The energy point meets the expectation bubble

Guided by conventional interpretation – whose faith in ‘perpetual growth’ is, as yet, unshaken by events or anomalies – governments and investors alike believe that there exists a ‘promised land’ which, if we can once reach it, combines real growth of at least 3% with inflation of less than 2%.

The fatal error on which this supposed nirvana is based is the belief that economics is nothing more than ‘the study of money’, such that energy and broader resource limits to material prosperity do not exist.

The reality, of course, is that everything (including other natural resources) which constitutes economic output is a product of the use of energy, whilst money is nothing more than a medium for the exchange of energy-enabled economic goods and services. The fly in this ointment isn’t that we might ‘run out of’ any form of primary energy, but that energy supply costs (measured as ECoEs) might undermine the dynamic by which energy is translated into economic value. 

As regular readers know, the undermining of this energy dynamic is exactly what we’ve been experiencing over a protracted period. Global trend ECoE has risen from 2.6% in 1990 to 9.2% now. Along the way, this pushed prior prosperity growth in the advanced economies of the West into reverse from 2006 (at an ECoE of 5.7%), and is now doing the same to less complex, less ECoE-sensitive EM countries. There’s a whole raft of flaws in the thesis that we can transition, seamlessly and painlessly, from increasingly costly (and climate-harming) fossil fuels to renewable sources of energy.   

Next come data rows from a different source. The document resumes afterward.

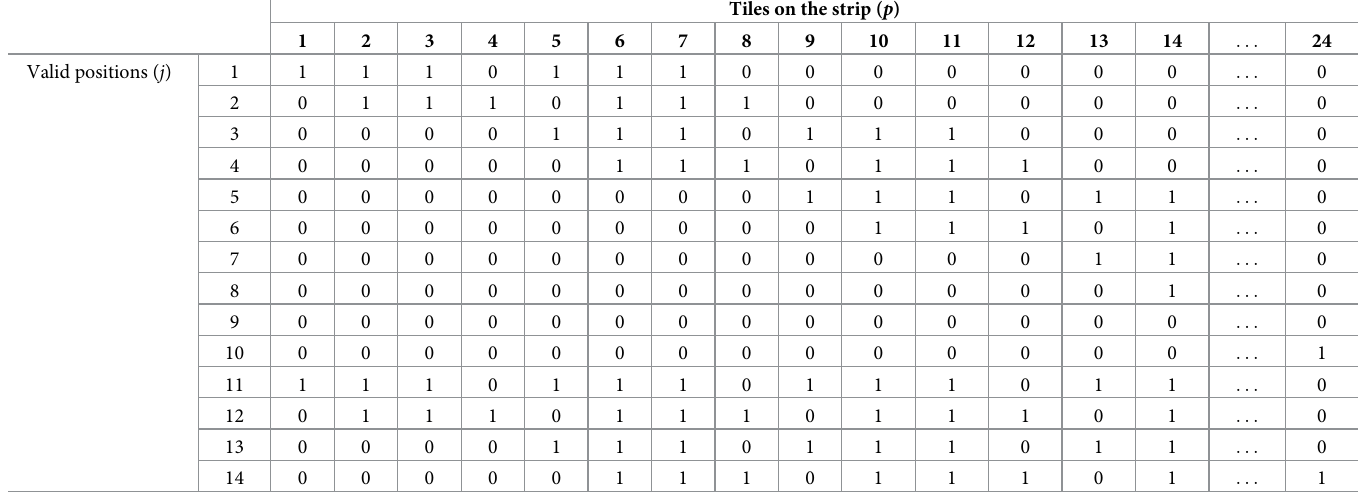
Table 1. Correspondence matrix C H for the set J H of two, one of 2 × 3 and the other of 5 × 3, in a strip with H = 6 and W = 4, corresponding to Fig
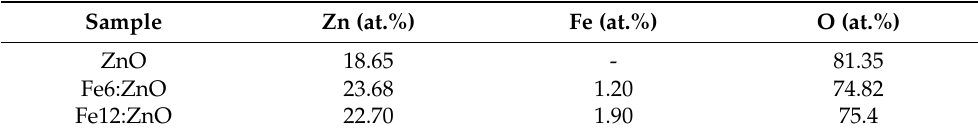
Table 1. Energy-dispersive spectroscopy (EDS) results of Fe:ZnO nanoparticles. Here, only the results related to the Zn, Fe and O elements are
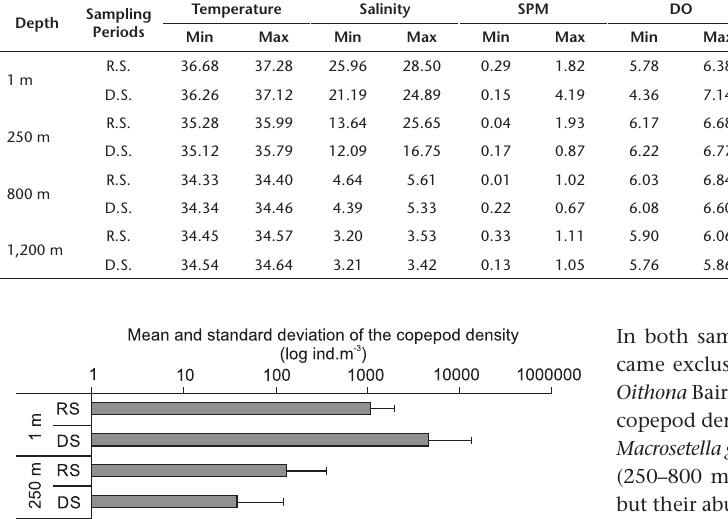
Table 1. Minimum and maximum values recorded for temperature (°C), salinity, suspended particulate matter (SPM, mg L -1 ), dissolved oxygen (DO, mg L -1 ), nitrate (μmol L -1 ), silicate (μmol L -1 ), and orthophosphate (μmol L -1 ) in samples collected in the Campos Basin water column during the rainy- and dry seasons of 2009. RS, rainy season; DS, dry season. Depth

The weakening energy dynamic is precisely why, globally, we’ve spent two decades borrowing $3 in order to deliver $1 of “growth”, and why the ratio of borrowing to GDP has averaged 9.6% to support “growth” of just over 3%.

We’re at the point now where, if they wish to sustain a simulacrum of ‘growth as usual’, the authorities will find it necessary to pour ever-increasing amounts of liquidity into the system. In so doing, they will be creating financial ‘claims’ on economic output that the economy of the future will be unable to meet at value.

At the point at which the ‘real’ economy of energy can no longer support even the illusory sustainability of the ‘financial’ economy of money and credit, the value supposedly contained in these financial “excess claims” will have to be destroyed. Whilst “hard” defaults cannot be ruled out, the balance of probability favours the “soft” default of rampant inflation.

Optimistic investors might, if they were aware of this, think that ‘real’ assets, like equities and property, can still maintain their real value by rising by at least as rapidly as inflation destroys the purchasing power of money.

This, though, is to ignore the effects of the involuntary de-growth induced by the decay of the energy dynamic. As prosperity recedes, consumers will be forced to choose between sinking into a quagmire of debt or adapting to the rising real cost of necessities by cutting back on discretionary purchases.

Whole sectors will suffer utilization rate erosion as prior gains from economies of scale go into reverse. De-complexification of the system will strip some sectors of critical mass, whilst simplification of products and processes will de-layer entire sub-sectors out of existence. Even the Fed cannot sustain the stock prices of businesses whose profitability has ebbed away

It was once famously said that inflation is “always and everywhere a monetary phenomenon”. In our current situation, inflation is likelier to be a ‘denial phenomenon’, if we insist on trying, financially, to engineer “growth” when the critical energy equation is heading in the opposite direction.